The assault left Todd with a busted lip and a fractured spine.
“I did not have to have surgeries, not knock on wood, but went to physical therapy for two months,” said Mason. “Takes me a little longer to get out of bed in the morning.”
As for Griffin, he faced felony assault and battery charges.
In 2020, the Medical Care Provider Protection Act passed in Oklahoma. It increased the penalty for felony assaults on health care professionals to include more prison time and a fine of up to $1,000.
However, court records now show the felony Griffin faced is just a misdemeanor, with court costs and a $500 fine.
“How does that feel?” asked News 4. “Like I was getting punched again,” said Mason.
Todd’s Manager, Tesha Loven, said the assault was the third to happen just that week.
“We’ve had about ten assaults in the E.R. that we’ve reported this last year,” said Loven. “So my big question is, have they all been downgraded to misdemeanor or minor offenses with this $500 fine?”
Integris and the Oklahoma Nurses Association told News 4 this is a nationwide problem.

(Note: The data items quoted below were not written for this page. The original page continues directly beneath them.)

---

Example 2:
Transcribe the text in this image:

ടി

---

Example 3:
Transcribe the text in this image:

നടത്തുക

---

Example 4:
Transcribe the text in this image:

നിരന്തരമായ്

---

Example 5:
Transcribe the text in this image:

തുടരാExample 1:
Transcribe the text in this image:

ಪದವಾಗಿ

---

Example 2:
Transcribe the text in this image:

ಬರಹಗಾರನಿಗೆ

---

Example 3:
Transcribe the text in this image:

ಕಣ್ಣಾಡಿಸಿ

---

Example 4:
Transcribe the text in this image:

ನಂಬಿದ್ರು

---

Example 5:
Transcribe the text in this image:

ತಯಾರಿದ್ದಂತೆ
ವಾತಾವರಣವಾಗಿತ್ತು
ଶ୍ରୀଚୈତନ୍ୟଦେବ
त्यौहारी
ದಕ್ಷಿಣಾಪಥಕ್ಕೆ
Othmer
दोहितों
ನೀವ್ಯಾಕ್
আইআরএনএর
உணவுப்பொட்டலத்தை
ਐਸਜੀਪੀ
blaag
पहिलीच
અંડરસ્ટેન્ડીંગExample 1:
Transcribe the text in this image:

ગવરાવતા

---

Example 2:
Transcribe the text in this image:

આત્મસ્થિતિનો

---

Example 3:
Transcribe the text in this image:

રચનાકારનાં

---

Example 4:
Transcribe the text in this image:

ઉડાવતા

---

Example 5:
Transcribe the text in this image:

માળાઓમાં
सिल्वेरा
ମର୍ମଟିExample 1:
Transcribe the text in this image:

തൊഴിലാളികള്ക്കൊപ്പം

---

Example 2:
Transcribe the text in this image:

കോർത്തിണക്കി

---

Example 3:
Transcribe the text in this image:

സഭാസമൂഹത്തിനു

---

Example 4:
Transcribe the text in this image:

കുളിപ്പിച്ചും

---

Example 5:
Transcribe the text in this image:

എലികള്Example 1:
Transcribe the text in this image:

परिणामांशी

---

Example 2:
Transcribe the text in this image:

“Workplace violence against employees is a growing issue across the nation and across industries. With the high emotions that surround injury and illness in general, health care workers are increasingly becoming victims of such attacks. In fact, the U.S. Bureau of Labor Statistics estimates 73% of all workplace violence incidents that result in injury and time away from work – occur in a health care setting. At INTEGRIS Health, we take acts of aggression against our caregivers very seriously. We provide extensive training on how to deescalate situations, post signs describing the consequences of this type of violence and offer our full support to impacted caregivers. We look forward to working in partnership with local legislators and judicial leaders to address this escalating concern.” – Integris
“It is tragic every time a nurse experiences any kind of violence in the line of duty. Unfortunately, nurses and other health care workers experience higher rates of violence than other workers. In fact, one in four nurses experience workplace violence. Violent acts affect all involved including other patients who may not receive the care they deserve.
ONA has advocated to support policy to increase penalties for those that assault healthcare workers. In addition, facilities have posted signage telling the public that violence against nurses and other health care workers will not be tolerated. It is our hope that assaults against nurses and health care workers remain a felony and not be downgraded.” – Oklahoma Nurses Association.
Todd still loves his job, but wants more accountability.
“We’re there to help not fight,” said Mason.
News 4 reached out to the Oklahoma County District Attorney’s office several times over two days, but did not hear back.
News 4 also called the suspect’s attorney twice but we did not hear back.